Era a hora do vamos ver.

Tudo certo e nos conformes, ele fica de pé exigindo a atenção de todos.

Quando o silêncio de todos atentos, ele pigarreia, se ajeita todo nos trinques e dana-se a cantar desafinado com um cotoco de pau encostado no bucho qual viola violada, de olhos fechados sonhando maior abafo dos sucessos. A vaia come no centro, quando não todos com as mãos nos ouvidos: quem aguenta tal desarmonia? Não valia nem troféu abacaxi. Ele lá: duro na queda, impondo seu talento e se amostrando todo ancho. Mais se esforçava para agradar até que no final do refrão resolveu caprichar com um solfejo agudo, no fôlego, comprido, demorado, a ponto de abrir a boca, se esgoelar todo da língua se espichar fora, dar um nó e se enganchar na garganta, engasgando-o. Entalado de agonia dos olhos quase soltar fora, inquieto e apavorado, findou levando uns murros nas costas para desengasgar. Foi pior: só desenganchou quando soltou um pum fedorento e estrondoso de abalar a redondeza.

Pronto, acabou a festa. Não ficou um só pra remédio, todos picaram a mula pra longe da fedentina. E ele?
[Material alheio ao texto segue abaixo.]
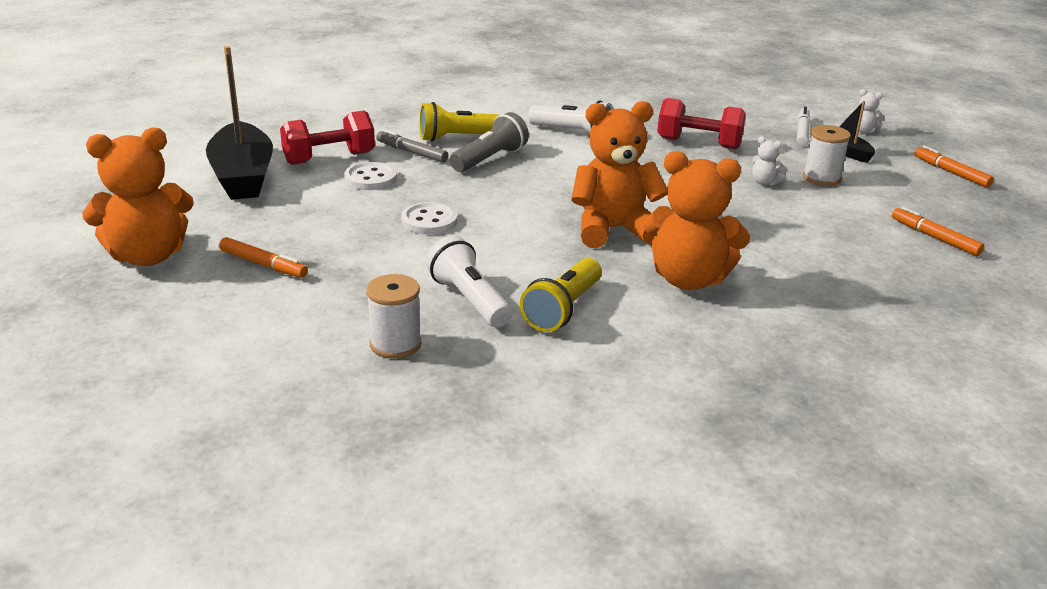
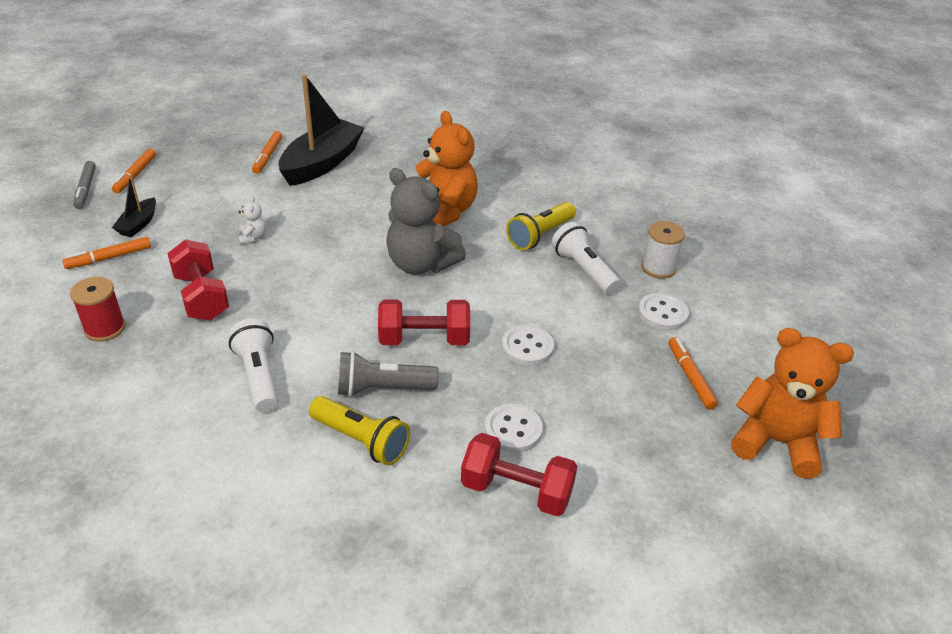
camera: 135 degrees left, 10 degrees up
black boat [206,46,273,200] -> black boat moved to [279,74,365,186]
grey marker [376,129,448,163] -> grey marker moved to [73,161,96,209]
white flashlight [426,236,512,327] -> white flashlight turned 135 degrees clockwise [551,222,621,294]
yellow flashlight [520,258,602,332] -> yellow flashlight turned 150 degrees clockwise [506,202,576,250]
orange teddy bear [571,101,667,248] -> grey teddy bear [386,168,466,274]
white marker [797,107,810,146] -> orange marker [62,237,151,269]
white spool [803,125,851,186] -> none
white teddy bear [850,89,884,133] -> none
none -> red spool [70,277,125,341]
none -> red dumbbell [378,300,470,345]
none -> white button [638,293,689,330]

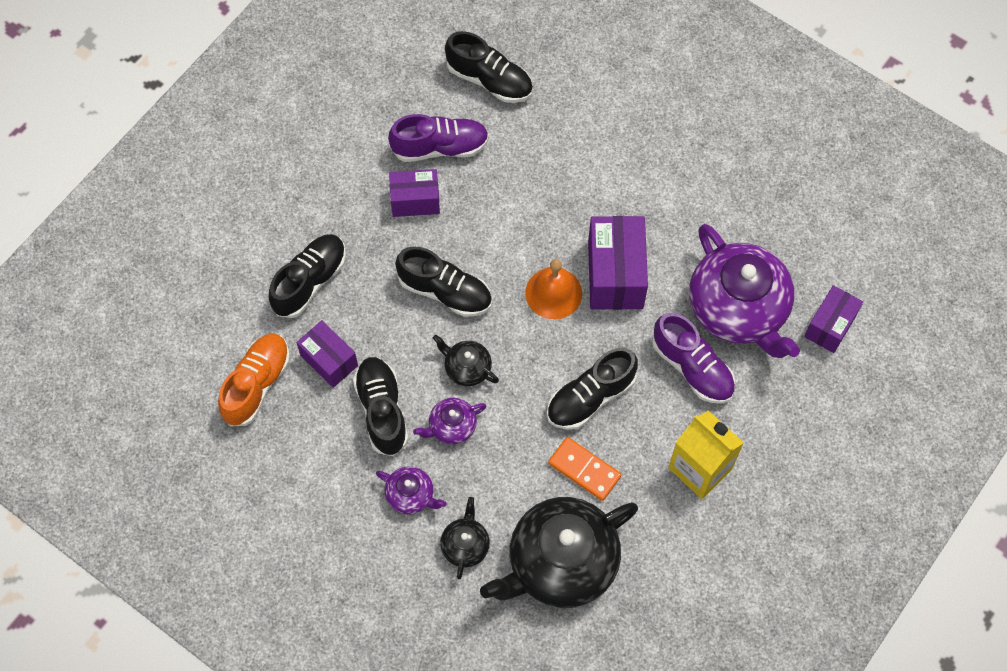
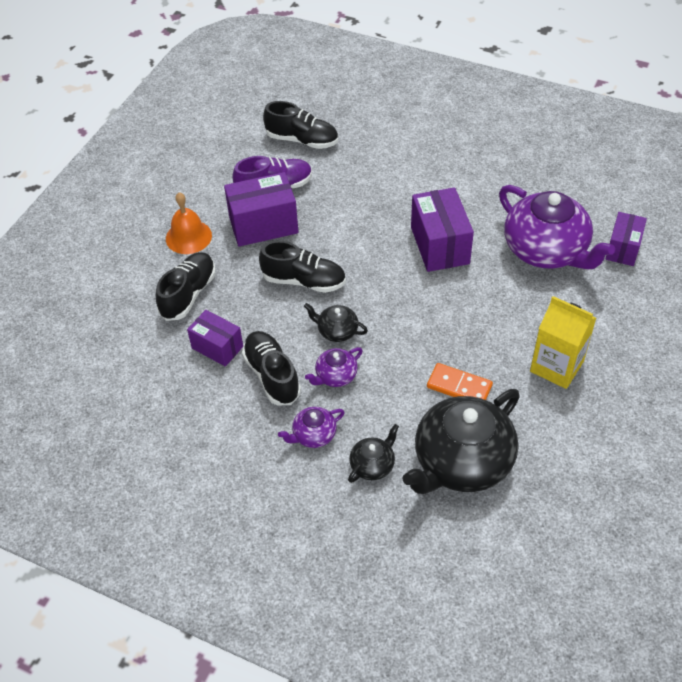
camera: 10 degrees left, 15 degrees down
orange shoe [218,333,290,426] -> none
purple teapot [376,466,447,514] -> purple teapot turned 135 degrees clockwise [278,407,345,448]
purple box [389,169,440,217] -> purple box [224,172,299,247], size x1.58
black teapot [440,497,490,579] -> black teapot turned 45 degrees clockwise [348,424,399,483]
orange bell [525,259,582,319] -> orange bell moved to [166,192,212,254]
black shoe [547,348,638,430] -> none
purple shoe [652,313,735,404] -> none

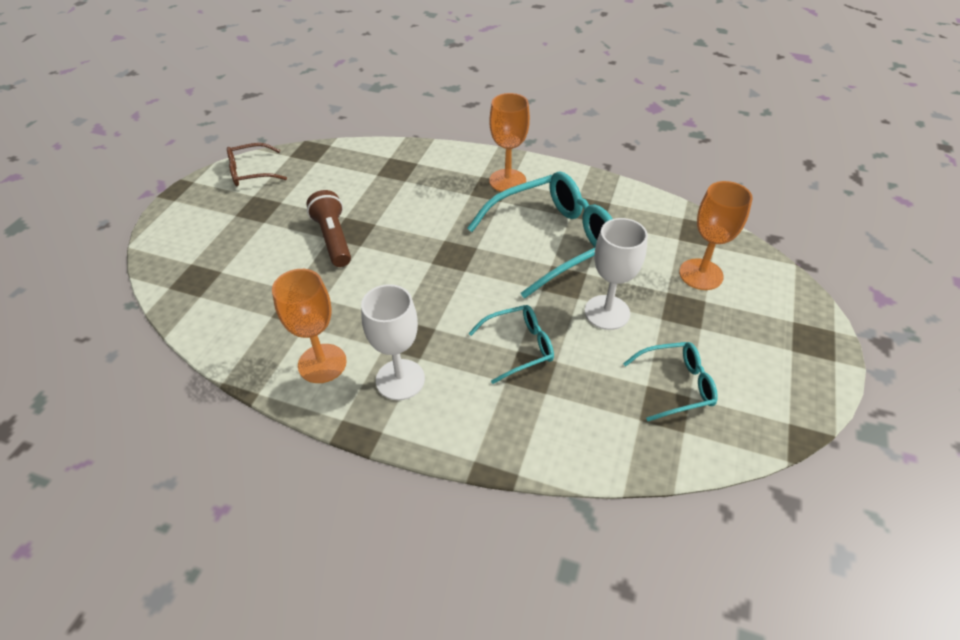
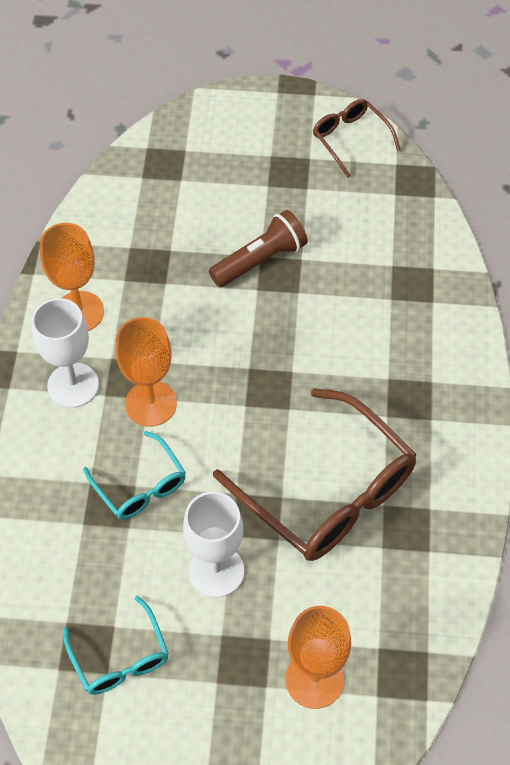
camera: 75 degrees right, 10 degrees up
turquoise glasses [467,172,613,299] -> brown glasses [213,388,417,561]
orange goblet [489,93,530,192] -> orange goblet moved to [116,317,177,427]

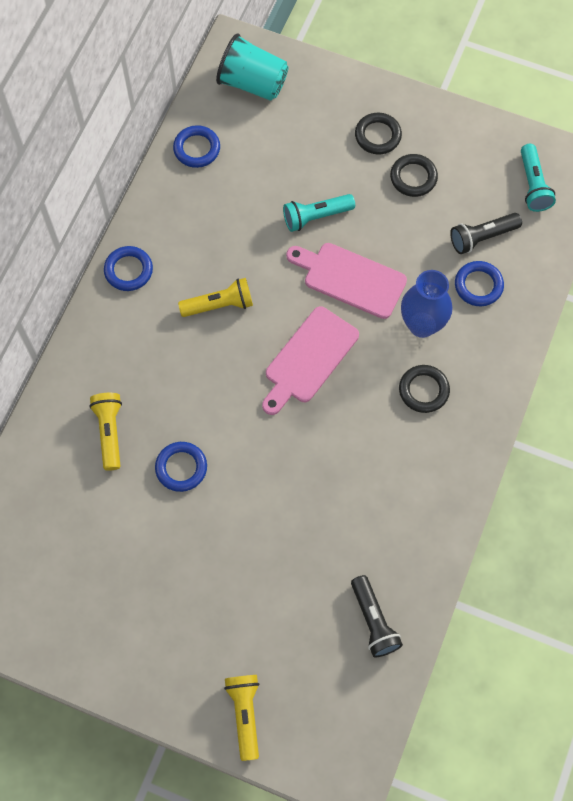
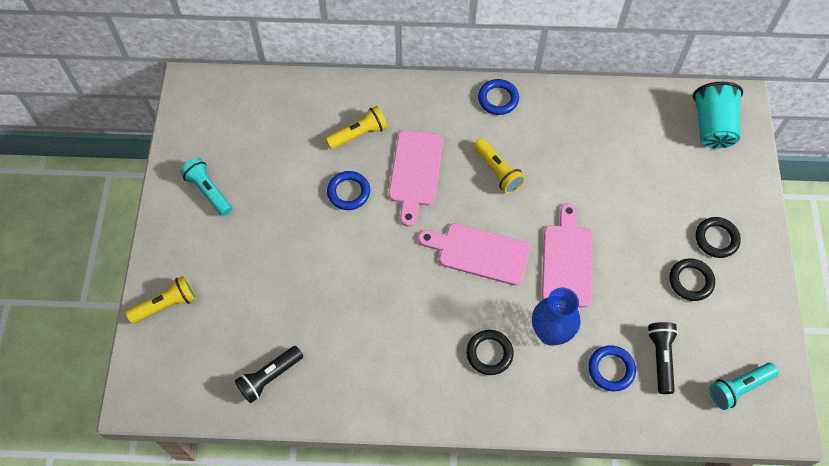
camera: 70 degrees right, 5 degrees down
blue ring [173,125,220,168] -> none
turquoise flashlight [283,194,355,232] -> turquoise flashlight moved to [180,158,232,216]
black flashlight [450,213,522,254] -> black flashlight turned 45 degrees clockwise [647,322,678,394]
none -> pink cutting board [389,130,443,227]

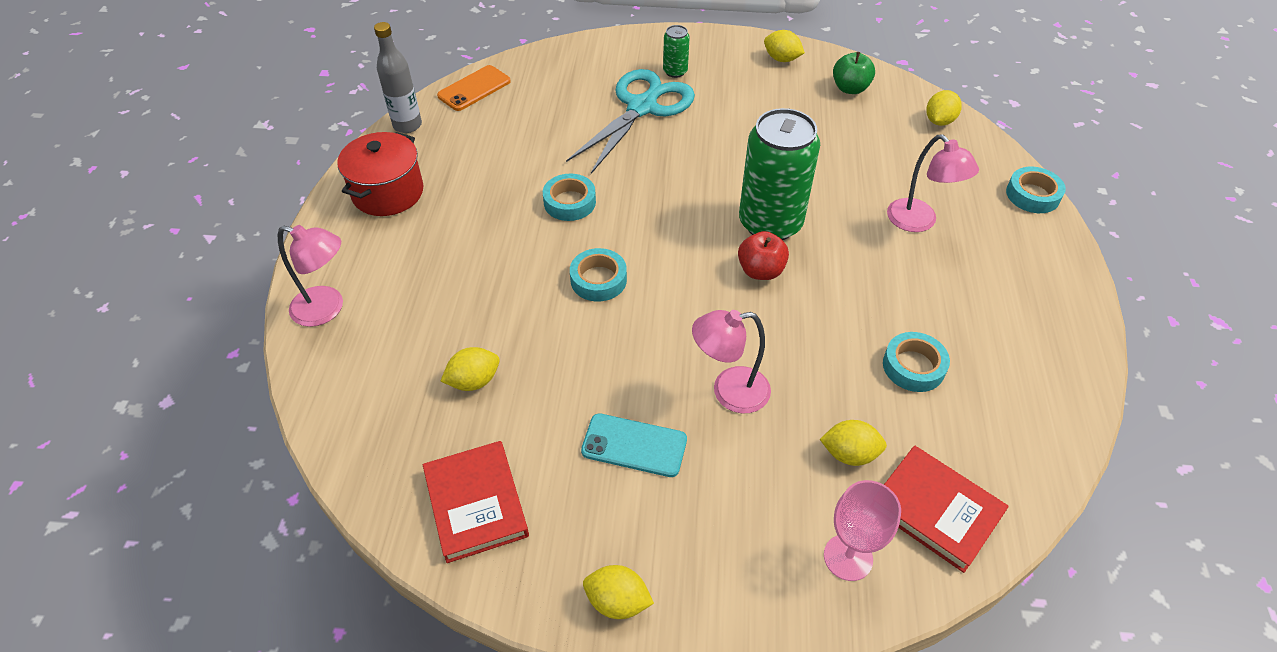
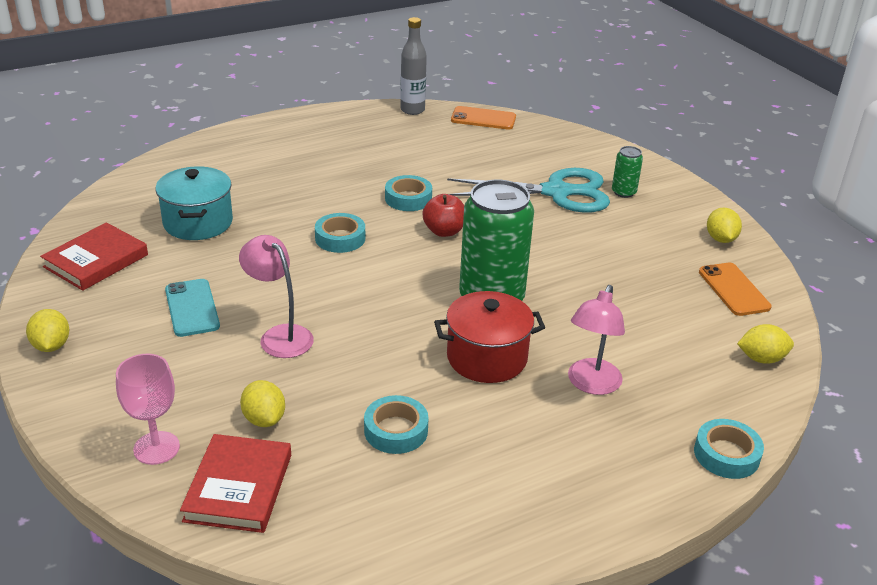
camera: 55 degrees right, 15 degrees down
pink lamp [278,225,343,327] -> none
red pot [337,132,424,216] -> red pot moved to [434,291,545,383]
yellow lemon [441,347,500,391] -> turquoise pot [155,166,233,240]
red apple [738,231,789,280] -> red apple moved to [422,194,464,237]
green apple [833,52,875,94] -> orange phone [699,262,772,316]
De mãos dadas pro ar cantando vitória na maior euforia de campeão. Se não ganhou pelo talento, ganhou pelo pum. Mas teve um prejuízo: começou a falar fino.

- Tome, desgraçado, quem manda ser amostrado? -, mangou de ciúmes o Cravo que chegou depois de uma arenga com a Rosa.

Apesar desse desfecho, uma coisa fica certa: Gordim é a alegria da patota. Não bastando ser o mais adiantado de todos, ele se atrapalha e vira a pinoia do momento: provoca as mais soltas gargalhadas. Não fosse ele, a estória não teria a menor graça.